Do this:
Return the following items verbatim, from the line containing "pose: elev=177.5 azim=154.9" up to and including the line containing "Dot at: (299, 268)".

Task input:

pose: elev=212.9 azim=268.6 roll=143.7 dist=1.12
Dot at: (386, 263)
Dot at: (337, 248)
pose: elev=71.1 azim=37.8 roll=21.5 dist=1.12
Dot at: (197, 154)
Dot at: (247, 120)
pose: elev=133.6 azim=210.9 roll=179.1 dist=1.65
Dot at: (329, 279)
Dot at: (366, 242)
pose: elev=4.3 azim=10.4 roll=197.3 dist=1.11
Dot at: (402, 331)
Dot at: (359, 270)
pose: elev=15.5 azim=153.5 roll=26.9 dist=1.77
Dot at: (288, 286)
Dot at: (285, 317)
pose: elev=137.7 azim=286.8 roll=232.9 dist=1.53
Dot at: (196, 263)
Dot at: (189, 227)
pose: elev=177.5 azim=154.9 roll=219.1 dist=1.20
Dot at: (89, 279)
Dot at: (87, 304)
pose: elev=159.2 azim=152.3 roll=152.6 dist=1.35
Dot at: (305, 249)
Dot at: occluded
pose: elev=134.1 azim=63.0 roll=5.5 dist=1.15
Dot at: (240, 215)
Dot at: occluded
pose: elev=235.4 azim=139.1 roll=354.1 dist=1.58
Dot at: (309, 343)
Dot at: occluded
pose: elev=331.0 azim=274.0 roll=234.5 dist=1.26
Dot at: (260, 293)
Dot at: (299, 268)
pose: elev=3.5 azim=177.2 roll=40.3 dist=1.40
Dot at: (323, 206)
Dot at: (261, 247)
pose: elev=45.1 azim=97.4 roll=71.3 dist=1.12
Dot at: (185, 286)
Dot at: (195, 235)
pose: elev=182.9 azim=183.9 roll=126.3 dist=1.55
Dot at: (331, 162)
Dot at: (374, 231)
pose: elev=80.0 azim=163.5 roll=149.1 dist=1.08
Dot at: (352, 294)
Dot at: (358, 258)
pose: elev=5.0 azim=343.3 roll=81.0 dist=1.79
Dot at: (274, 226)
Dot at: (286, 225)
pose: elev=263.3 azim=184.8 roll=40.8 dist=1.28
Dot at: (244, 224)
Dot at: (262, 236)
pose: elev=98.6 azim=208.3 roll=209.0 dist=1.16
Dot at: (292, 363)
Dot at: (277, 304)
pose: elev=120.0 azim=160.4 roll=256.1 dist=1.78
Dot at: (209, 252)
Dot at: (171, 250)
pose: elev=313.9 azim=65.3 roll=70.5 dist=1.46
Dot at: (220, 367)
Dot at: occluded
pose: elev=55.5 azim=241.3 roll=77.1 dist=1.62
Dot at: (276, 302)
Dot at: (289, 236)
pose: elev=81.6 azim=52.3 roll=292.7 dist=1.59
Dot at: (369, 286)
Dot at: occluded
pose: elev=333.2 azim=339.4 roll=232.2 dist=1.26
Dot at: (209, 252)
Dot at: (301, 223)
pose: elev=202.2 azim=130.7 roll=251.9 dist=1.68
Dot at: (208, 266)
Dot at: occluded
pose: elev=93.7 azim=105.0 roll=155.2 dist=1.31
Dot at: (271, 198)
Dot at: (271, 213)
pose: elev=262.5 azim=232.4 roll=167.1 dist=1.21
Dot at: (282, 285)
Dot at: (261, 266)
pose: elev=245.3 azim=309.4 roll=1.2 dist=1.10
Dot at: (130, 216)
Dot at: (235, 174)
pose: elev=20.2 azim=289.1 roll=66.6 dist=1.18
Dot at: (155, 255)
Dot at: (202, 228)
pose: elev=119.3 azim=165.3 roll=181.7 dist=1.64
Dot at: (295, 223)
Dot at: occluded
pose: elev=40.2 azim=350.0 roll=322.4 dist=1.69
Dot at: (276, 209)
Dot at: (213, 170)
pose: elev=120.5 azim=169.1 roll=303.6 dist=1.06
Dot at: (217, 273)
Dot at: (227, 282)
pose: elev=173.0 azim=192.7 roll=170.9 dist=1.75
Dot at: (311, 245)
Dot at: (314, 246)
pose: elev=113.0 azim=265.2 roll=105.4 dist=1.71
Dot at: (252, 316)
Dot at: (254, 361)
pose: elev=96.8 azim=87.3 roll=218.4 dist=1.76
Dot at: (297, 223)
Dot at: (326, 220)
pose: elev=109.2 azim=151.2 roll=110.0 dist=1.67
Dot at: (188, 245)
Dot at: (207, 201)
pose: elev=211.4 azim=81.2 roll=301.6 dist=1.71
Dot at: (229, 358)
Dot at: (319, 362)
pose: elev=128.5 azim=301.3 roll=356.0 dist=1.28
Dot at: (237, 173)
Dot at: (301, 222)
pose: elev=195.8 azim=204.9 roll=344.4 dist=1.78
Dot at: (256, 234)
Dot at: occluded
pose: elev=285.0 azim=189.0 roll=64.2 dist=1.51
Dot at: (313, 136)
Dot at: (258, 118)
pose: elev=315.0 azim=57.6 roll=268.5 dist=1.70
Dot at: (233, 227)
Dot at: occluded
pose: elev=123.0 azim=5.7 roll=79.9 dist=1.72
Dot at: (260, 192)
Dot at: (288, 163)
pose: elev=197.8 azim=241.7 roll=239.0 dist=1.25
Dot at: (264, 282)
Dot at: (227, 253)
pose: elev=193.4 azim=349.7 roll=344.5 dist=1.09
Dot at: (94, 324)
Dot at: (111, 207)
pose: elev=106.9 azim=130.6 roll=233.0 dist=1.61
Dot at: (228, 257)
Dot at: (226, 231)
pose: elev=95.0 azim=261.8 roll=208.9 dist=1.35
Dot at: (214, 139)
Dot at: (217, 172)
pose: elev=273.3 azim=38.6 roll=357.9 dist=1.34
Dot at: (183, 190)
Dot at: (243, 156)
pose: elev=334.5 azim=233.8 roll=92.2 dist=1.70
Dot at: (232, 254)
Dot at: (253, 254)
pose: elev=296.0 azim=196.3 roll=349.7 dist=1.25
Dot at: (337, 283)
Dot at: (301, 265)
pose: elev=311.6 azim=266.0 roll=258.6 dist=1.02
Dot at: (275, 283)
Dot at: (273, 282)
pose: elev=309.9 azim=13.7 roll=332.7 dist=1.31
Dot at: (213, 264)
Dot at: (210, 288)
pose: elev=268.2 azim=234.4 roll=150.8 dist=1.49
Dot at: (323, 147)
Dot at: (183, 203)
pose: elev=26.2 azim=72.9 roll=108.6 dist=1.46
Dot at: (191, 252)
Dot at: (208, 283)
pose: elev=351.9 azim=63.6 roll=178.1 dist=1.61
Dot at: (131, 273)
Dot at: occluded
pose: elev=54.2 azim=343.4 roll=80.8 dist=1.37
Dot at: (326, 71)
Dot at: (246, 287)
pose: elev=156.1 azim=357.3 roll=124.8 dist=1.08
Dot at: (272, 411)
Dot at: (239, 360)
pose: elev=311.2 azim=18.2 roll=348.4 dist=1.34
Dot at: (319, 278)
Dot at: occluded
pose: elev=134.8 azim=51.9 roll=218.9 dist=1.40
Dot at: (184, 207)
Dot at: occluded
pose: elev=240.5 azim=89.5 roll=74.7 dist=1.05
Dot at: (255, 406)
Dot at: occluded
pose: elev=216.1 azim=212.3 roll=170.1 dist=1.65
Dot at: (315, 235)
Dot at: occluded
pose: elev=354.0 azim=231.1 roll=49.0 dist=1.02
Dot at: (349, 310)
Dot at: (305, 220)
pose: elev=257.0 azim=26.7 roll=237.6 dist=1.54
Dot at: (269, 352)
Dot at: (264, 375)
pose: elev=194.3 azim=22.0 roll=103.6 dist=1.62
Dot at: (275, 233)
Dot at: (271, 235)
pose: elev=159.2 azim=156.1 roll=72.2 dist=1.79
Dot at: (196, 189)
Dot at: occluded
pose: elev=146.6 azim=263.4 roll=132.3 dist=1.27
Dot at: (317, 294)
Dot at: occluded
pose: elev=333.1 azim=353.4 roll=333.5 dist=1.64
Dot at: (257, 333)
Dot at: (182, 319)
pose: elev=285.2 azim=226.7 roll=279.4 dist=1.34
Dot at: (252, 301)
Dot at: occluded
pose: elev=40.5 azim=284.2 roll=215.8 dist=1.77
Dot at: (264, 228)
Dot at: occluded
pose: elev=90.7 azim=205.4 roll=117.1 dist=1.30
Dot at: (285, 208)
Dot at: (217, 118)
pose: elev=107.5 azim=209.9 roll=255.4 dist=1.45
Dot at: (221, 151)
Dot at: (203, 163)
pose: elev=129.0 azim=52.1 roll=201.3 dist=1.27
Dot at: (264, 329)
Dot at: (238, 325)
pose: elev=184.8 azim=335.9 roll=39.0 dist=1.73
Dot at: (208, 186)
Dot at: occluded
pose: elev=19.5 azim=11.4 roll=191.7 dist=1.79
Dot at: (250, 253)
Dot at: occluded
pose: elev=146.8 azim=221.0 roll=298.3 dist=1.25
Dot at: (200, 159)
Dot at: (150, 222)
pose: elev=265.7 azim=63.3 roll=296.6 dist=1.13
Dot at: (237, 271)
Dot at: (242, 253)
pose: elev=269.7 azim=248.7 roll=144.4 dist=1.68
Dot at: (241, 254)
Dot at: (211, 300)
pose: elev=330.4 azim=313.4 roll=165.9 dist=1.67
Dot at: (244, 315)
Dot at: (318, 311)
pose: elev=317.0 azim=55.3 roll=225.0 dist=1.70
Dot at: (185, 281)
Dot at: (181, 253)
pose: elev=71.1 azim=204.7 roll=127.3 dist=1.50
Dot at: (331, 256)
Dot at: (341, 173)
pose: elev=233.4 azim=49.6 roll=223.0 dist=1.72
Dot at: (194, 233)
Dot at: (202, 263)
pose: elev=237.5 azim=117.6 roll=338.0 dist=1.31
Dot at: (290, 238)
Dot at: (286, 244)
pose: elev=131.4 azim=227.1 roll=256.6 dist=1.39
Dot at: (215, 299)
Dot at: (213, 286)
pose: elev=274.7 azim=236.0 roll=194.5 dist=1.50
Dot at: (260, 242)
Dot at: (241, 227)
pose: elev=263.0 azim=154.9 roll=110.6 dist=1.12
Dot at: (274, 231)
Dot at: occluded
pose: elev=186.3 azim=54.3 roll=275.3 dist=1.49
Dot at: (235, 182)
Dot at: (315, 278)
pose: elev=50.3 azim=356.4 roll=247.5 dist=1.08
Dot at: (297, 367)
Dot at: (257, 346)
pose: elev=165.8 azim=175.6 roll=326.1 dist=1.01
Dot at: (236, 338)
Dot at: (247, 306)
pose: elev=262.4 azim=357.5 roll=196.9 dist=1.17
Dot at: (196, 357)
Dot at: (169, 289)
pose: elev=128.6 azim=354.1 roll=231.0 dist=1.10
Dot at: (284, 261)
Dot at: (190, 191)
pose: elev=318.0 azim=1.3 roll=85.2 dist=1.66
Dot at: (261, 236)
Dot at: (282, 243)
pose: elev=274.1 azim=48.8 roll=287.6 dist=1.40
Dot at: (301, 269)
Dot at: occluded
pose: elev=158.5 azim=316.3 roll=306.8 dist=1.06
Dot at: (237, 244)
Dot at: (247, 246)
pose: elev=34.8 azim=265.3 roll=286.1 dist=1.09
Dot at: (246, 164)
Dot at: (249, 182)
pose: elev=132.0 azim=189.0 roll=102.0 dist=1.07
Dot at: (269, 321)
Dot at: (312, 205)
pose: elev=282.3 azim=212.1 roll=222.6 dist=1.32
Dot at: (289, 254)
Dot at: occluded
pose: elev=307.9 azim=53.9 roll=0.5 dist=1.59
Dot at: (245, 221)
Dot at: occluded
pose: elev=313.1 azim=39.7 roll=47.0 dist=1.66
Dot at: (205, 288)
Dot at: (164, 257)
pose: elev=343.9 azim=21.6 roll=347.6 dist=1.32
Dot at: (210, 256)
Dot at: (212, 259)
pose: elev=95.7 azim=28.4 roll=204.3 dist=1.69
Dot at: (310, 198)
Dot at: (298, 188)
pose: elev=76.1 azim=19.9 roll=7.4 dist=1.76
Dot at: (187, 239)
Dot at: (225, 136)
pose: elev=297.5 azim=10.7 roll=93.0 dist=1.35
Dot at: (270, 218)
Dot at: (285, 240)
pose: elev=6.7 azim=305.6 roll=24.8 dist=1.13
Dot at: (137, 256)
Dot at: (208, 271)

Complete answer:
pose: elev=177.5 azim=154.9 roll=219.1 dist=1.20
Dot at: (89, 279)
Dot at: (87, 304)
pose: elev=159.2 azim=152.3 roll=152.6 dist=1.35
Dot at: (305, 249)
Dot at: occluded
pose: elev=134.1 azim=63.0 roll=5.5 dist=1.15
Dot at: (240, 215)
Dot at: occluded
pose: elev=235.4 azim=139.1 roll=354.1 dist=1.58
Dot at: (309, 343)
Dot at: occluded
pose: elev=331.0 azim=274.0 roll=234.5 dist=1.26
Dot at: (260, 293)
Dot at: (299, 268)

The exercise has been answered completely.